The lights went out momentarily Saturday afternoon at Virgil’s Centennial Arena, just long enough to reset the scoreboard back to zero on all accounts.
That didn’t bother the boys and girls on Jamie Kallio’s U11 team #2, who aren’t scoreboard-watchers anyway.
“They don’t really care about the score,” he tells The Local. “They love coming out to the arena to play hockey. They’re excited about it, they enjoy the sport, and that’s what it’s all about. We’re not worrying about wins and losses. We’re developing kids to move up, maybe to rep hockey or beyond.”
Kallio’s young charges were more surprised than scared when their surroundings went into near-total darkness, never having been in such a large building after hours. There were some laughs and giggles on the bench as those on the ice skated back to the boards to marvel at the power outage with their friends.
Coaching this age group is a new challenge for Kallio, a one-time Port Colborne Sailor Junior B hockey player and former coach of the Chippawa Riverhawks Junior C team. He jumped at the opportunity to help further develop a love for the game in his own sons, Lucas and Sam, who are playing together this winter, and other nine- and 10-year-olds in Niagara-on-the-Lake.
Kallio says the 12 kids are excited to come out for every Monday practice, as well as the home or away games on the weekends. They share the ice Mondays with the other U11 developmental team, giving the coaches an opportunity to group players by ability level to further their skills.
“At the local league, there can be such a difference between players that are starting out and players on the cusp of moving up,” Kallio explains. “It’s a good chance for them to mix and play, try different drills and skill sets. We make the most of our one-hour ice time.”
On Saturday, the Wolves were first on the scoreboard against the Welland Tigers, something Kallio talked about after their previous game against the same team.
“We got going right off the hop,” affirmed Kallio. “That came from a conversation we had in the dressing room. We wanted to get something going right from the opening face-off. They took to that right away.
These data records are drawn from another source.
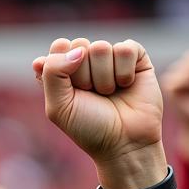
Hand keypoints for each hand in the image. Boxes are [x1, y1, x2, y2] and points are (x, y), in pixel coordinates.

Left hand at [34, 37, 165, 188]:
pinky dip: (124, 72)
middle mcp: (87, 61)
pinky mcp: (136, 57)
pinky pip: (125, 48)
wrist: (123, 143)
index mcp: (65, 70)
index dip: (64, 68)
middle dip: (84, 76)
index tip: (72, 92)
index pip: (59, 46)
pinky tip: (126, 85)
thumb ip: (52, 73)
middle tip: (92, 96)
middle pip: (80, 45)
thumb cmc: (88, 128)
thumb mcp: (58, 107)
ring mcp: (111, 58)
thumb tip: (77, 49)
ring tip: (109, 94)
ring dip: (104, 78)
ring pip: (102, 47)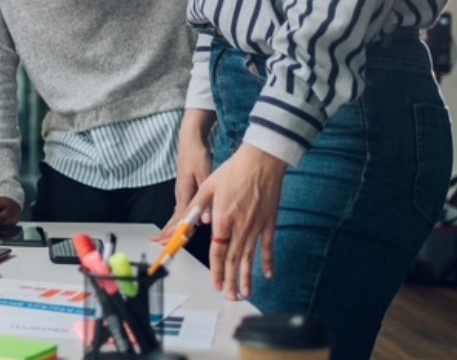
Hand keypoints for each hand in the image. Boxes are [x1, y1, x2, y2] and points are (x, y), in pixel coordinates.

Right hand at [153, 111, 215, 242]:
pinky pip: (179, 208)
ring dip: (169, 227)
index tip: (169, 244)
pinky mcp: (184, 189)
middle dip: (166, 232)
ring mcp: (181, 192)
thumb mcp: (205, 176)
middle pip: (173, 219)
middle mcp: (180, 195)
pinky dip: (176, 218)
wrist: (190, 141)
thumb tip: (205, 220)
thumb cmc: (197, 155)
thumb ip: (206, 200)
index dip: (175, 233)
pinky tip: (177, 223)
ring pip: (175, 214)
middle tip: (159, 244)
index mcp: (184, 194)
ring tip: (162, 238)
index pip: (179, 220)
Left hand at [188, 143, 286, 299]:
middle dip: (231, 280)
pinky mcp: (269, 221)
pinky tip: (266, 274)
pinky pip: (267, 245)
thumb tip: (187, 223)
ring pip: (250, 256)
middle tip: (230, 296)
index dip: (217, 270)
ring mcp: (257, 225)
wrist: (261, 160)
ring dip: (247, 276)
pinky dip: (267, 261)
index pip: (217, 251)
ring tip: (245, 292)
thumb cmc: (233, 171)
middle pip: (234, 259)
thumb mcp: (207, 186)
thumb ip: (196, 207)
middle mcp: (241, 226)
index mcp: (223, 218)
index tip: (216, 283)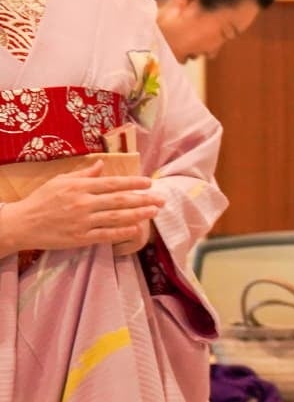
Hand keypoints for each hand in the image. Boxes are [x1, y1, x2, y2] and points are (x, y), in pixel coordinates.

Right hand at [1, 163, 159, 255]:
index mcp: (80, 186)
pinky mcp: (80, 238)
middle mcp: (83, 203)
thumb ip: (83, 173)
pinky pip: (106, 234)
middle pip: (119, 200)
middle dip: (143, 199)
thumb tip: (102, 164)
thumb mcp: (60, 180)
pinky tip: (136, 229)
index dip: (133, 182)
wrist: (22, 224)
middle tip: (161, 199)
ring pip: (116, 217)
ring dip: (138, 214)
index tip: (150, 182)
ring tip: (154, 211)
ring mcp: (83, 221)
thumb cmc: (41, 200)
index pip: (113, 183)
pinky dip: (122, 232)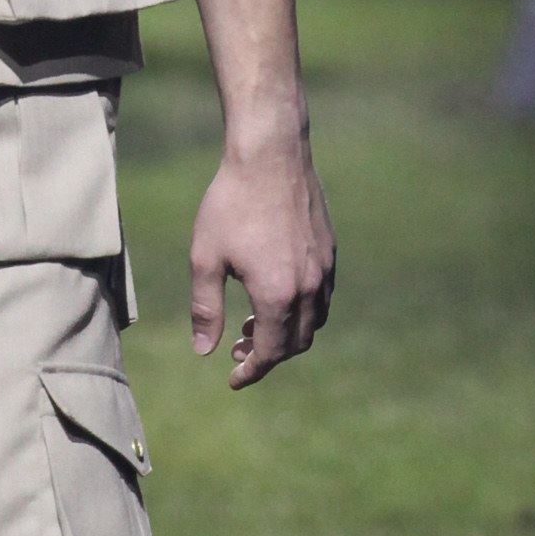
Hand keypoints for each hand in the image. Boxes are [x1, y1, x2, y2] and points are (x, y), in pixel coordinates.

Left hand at [188, 141, 335, 389]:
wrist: (270, 155)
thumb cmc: (231, 204)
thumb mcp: (206, 258)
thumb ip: (206, 309)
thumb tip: (204, 350)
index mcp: (278, 294)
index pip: (271, 352)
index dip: (252, 371)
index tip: (233, 379)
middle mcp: (310, 287)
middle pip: (297, 342)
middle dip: (269, 354)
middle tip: (239, 349)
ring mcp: (325, 268)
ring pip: (314, 320)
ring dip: (287, 332)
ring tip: (255, 323)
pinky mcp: (330, 250)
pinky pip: (323, 295)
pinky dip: (302, 309)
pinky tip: (276, 293)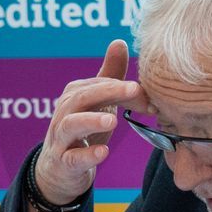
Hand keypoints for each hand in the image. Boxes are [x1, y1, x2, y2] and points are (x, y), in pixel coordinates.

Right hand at [33, 39, 147, 205]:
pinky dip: (87, 155)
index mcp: (75, 94)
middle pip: (83, 97)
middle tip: (136, 90)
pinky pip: (72, 158)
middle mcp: (65, 112)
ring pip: (71, 125)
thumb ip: (109, 74)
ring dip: (91, 121)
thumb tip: (120, 41)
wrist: (61, 170)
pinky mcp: (63, 162)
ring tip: (113, 119)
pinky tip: (103, 152)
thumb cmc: (84, 130)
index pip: (100, 85)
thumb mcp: (98, 102)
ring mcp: (61, 138)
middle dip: (109, 92)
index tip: (150, 95)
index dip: (125, 87)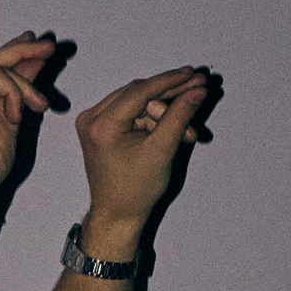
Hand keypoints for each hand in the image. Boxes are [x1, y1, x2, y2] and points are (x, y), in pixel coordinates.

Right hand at [0, 32, 54, 215]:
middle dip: (20, 51)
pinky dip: (11, 92)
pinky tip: (16, 114)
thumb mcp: (7, 121)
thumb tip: (34, 63)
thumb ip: (16, 93)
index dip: (11, 54)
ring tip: (40, 103)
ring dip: (23, 84)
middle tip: (49, 46)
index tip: (37, 48)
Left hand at [76, 64, 211, 232]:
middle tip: (199, 89)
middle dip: (171, 97)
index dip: (170, 81)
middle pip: (139, 93)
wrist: (117, 214)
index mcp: (101, 126)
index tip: (194, 75)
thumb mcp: (162, 151)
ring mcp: (94, 122)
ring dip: (166, 113)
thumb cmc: (134, 191)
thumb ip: (180, 116)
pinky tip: (175, 131)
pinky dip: (154, 119)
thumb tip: (197, 90)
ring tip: (189, 132)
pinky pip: (133, 112)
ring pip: (139, 102)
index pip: (140, 90)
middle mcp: (92, 119)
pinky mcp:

I tried to keep things simple for them.”
Kallio’s strategy was to have his team keep the puck out of the middle of the ice and try to get lots of shots on the Welland net. With a couple of really good skaters on the Wolves, the focus was to dump the puck into the Tigers’ zone and beat them to it, then to crash the net to get the shot. It paid off early on.
As the game progressed, though, the Wolves’ chances to score dwindled, as they repeatedly had difficulty moving the puck beyond their own blue line. Despite the scoreboard showing no score at the end, Welland won the game 5-1.
Still looking for their first win this season in their division of the Niagara District Local League, the young hockey players weren’t affected by the loss, and all left the ice energized and smiling.
“It’s a good age to be teaching them fundamentals and skills,” Kallio says. “Their spirits seem status quo for the most part. I never have to worry about them not wanting to play hockey, or not wanting to come out to the arena. They’re having fun.”